Decide whether each statement agrees with the LeNet text: (a) only the first layer is visualized in the experiment; (b) the model built under "Training with Xavier init" uses the 'he' initialization; (c) the loss is mean squared error. For each, answer yes or no and quote the deciding words of the text.

TEXT:
● ● ● ● ●
We will visualize only the first layer in this experiment

In [None]:
for init in ['zero', 'normal', 'xavier', 'he']:
    print('Visualising ' + init)
    net = LeNet(num_classes, init_mode=init)
    for p in net.parameters():
        for filter in range(p.size()[0]):
            plt.imshow(p[filter].data.numpy().transpose(1,2,0), interpolation='bicubic')
            plt.show()
        break
    

### Training with Xavier init

In [None]:
## Calling the model
net = LeNet(num_classes, init_mode='xavier')
if use_cuda:
    net.cuda()

In [None]:
### Intiliazing the loss
criterion = nn.CrossEntropyLoss()

In [None]:
def train(epoch):
    print('\nEpoch: %d' % epoch)
    net.train()
    ## Declaring the values
    train_loss = 0
    correct = 0
    total = 0
    ## Looping over the train data
    for batch_idx, (inputs, targets) in enumerate(trainloader):
        ## Checking for Gpu instance 
        if use_cuda:
            inputs, targets = inputs.cuda(), targets.cuda()
● ● ● ● ●
(Coordinate annotation records)
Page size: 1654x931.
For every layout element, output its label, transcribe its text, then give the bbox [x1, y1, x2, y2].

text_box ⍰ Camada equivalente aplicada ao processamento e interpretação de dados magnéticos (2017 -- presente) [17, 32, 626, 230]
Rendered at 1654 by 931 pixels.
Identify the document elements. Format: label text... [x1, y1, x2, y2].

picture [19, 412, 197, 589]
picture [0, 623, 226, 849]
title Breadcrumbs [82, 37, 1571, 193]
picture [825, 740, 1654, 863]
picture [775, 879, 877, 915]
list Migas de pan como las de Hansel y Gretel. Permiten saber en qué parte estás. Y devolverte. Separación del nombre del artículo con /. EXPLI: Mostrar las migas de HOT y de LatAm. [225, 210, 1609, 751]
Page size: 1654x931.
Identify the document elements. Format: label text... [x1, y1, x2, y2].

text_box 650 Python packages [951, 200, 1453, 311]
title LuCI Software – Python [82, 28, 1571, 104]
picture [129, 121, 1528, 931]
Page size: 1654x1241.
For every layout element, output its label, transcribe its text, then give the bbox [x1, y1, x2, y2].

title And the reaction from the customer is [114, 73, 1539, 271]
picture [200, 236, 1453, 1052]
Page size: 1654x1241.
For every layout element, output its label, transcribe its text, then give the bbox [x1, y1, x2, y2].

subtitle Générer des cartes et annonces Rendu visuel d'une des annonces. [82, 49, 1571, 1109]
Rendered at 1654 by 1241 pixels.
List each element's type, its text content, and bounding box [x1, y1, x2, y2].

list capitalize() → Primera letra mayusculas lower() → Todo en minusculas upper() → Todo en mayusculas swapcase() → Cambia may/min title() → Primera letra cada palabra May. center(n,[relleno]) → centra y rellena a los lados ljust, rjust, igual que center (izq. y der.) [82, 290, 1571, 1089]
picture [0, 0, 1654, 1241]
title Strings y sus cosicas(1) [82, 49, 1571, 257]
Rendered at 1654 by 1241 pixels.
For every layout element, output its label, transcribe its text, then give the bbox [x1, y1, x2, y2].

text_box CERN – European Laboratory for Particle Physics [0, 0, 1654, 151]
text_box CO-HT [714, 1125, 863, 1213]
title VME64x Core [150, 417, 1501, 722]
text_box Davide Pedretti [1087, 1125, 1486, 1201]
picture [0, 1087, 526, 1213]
● ● ● ● ●
WORKED SOLUTION:
(a) Yes: "We will visualize only the first layer in this experiment"
(b) No: "net = LeNet(num_classes, init_mode='xavier')"
(c) No: "criterion = nn.CrossEntropyLoss()"